Killing RFID Tags, Wal-Mart and RFID Economics
Posted by Bret Kinsella on Wed, Jul 28, 2010
In keeping with this week’s Wal-Mart theme (Wal-Mart RFID Announcement), I thought I would comment on a good post by Mark Roberti of RFID Journal (Why Isn’t Wal-Mart Killing the Tags) that goes beyond Wal-Mart and speaks to general RFID economics. He outlines a sound explanation why Wal-Mart’s in-store item-level RFID tracking for apparel isn’t killing RFID tags. It’s all about RFID economics.
Issuing a kill command to a tag makes it inoperable. The capability is standards based and is widely available as a way to proactively address consumer privacy concerns. Eventually Wal-Mart may decide to enable this feature when it achieves scale in its in-store tagging. Roberti’s commentary suggests the economics would not justify the investment today.
Calculating RFID Cost
In order for Wal-Mart to kill every tag, it would need to do this at the time of purchase. This means in the check-out lane. Consider 4,000+ Wal-Mart stores and an average of 25 (Mark estimates 40), that is over 100,000 lanes. Placing an RFID reader at each lane at a cost of $800 (Mark estimates $3,000) gives you a hardware cost of $80 million before installation, testing, maintenance and repair costs are included. Mark’s calculations come to $480 million. Either way, it is a large number.
Without the check-out lane readers, there will be no killing the tags at check-out – for now anyway. The current trajectory suggests Wal-Mart is only a couple of years away from just this type of investment. As a greater percentage of its floor stock is tagged, there would be more usefulness of leveraging RFID to streamline check-out. You can imagine how this event will usher in another economic phenomenon – a change in total retail operational costs.
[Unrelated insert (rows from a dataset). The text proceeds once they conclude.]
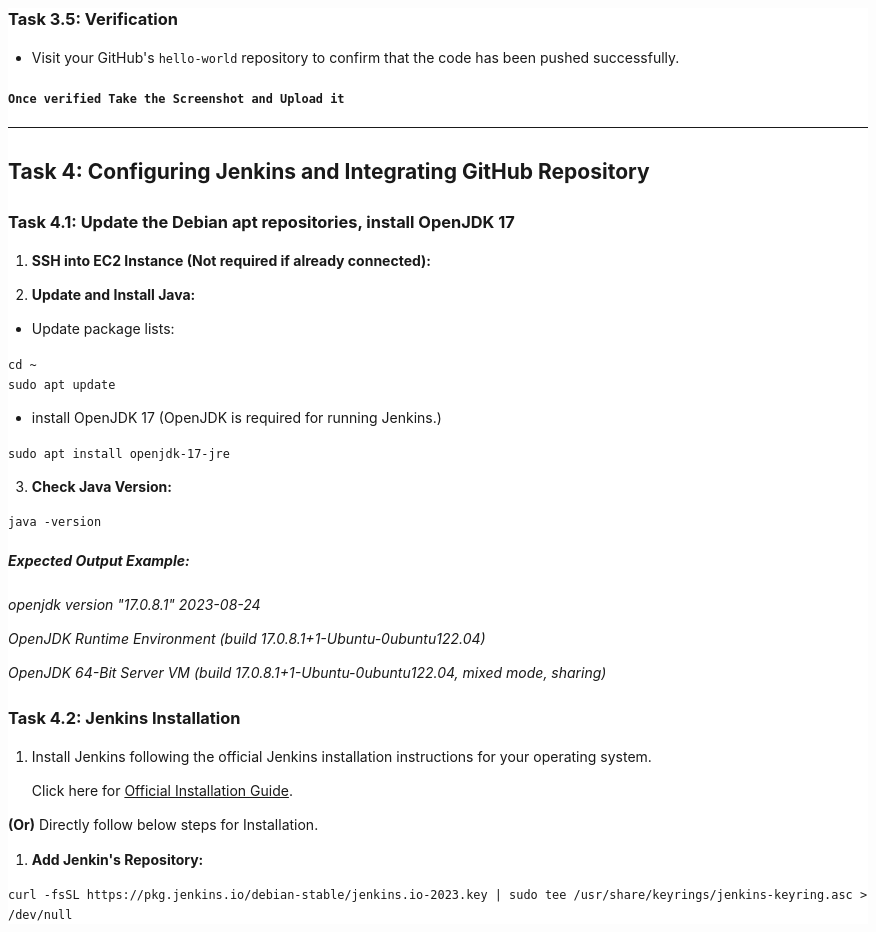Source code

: ### Task 3.5: Verification

   - Visit your GitHub's `hello-world` repository to confirm that the code has been pushed successfully.

#### `Once verified Take the Screenshot and Upload it`

---

## Task 4: Configuring Jenkins and Integrating GitHub Repository

### Task 4.1: Update the Debian apt repositories, install OpenJDK 17

1. **SSH into EC2 Instance (Not required if already connected):**

2. **Update and Install Java:**

- Update package lists:

```shell
cd ~
sudo apt update
```
- install OpenJDK 17 (OpenJDK is required for running Jenkins.)
   
```shell
sudo apt install openjdk-17-jre
```

3. **Check Java Version:**

```shell
java -version
```

##### Expected Output Example:

*openjdk version "17.0.8.1" 2023-08-24*

*OpenJDK Runtime Environment (build 17.0.8.1+1-Ubuntu-0ubuntu122.04)*

*OpenJDK 64-Bit Server VM (build 17.0.8.1+1-Ubuntu-0ubuntu122.04, mixed mode, sharing)*


### Task 4.2: Jenkins Installation

1. Install Jenkins following the official Jenkins installation instructions for your operating system.

   Click here for [Official Installation Guide](https://www.jenkins.io/doc/book/installing/linux/#debianubuntu).

**(Or)** Directly follow below steps for Installation.

1. **Add Jenkin's Repository:**

```shell
curl -fsSL https://pkg.jenkins.io/debian-stable/jenkins.io-2023.key | sudo tee /usr/share/keyrings/jenkins-keyring.asc > /dev/null
```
Why Wal-Mart’s RFID Adoption Helps You – It's RFID Economics
If you aren’t in retail or an RFID supplier it may not be obvious how this Wal-Mart hullabaloo helps you. It’s simple RFID economics. When Wal-Mart began its initiative several years ago a lot of investment poured into the RFID industry. That investment in turn yielded better performing tags and readers at lower price points. RFID software has also changed dramatically from RFID 1.0. This in turn helped open up a lot of new RFID application categories and more favorable business cases for a wide range of industries.
RFID in healthcare, aerospace, financial services, government, energy, hospitality and others benefit from this every day. As Wal-Mart ramps up its adoption and purchases 5,000 handheld readers, the unit cost of those readers comes down and the savings can be passed along to other customers. As Wal-Mart suppliers purchase another 40-100 million RFID tags to meet the Wal-Mart requirement, increased RFID tag volumes allow for lower total costs for everyone. When Wal-Mart moves, it drives large volume on its own. Large volume drives down costs. Those cost reductions benefit every RFID end user.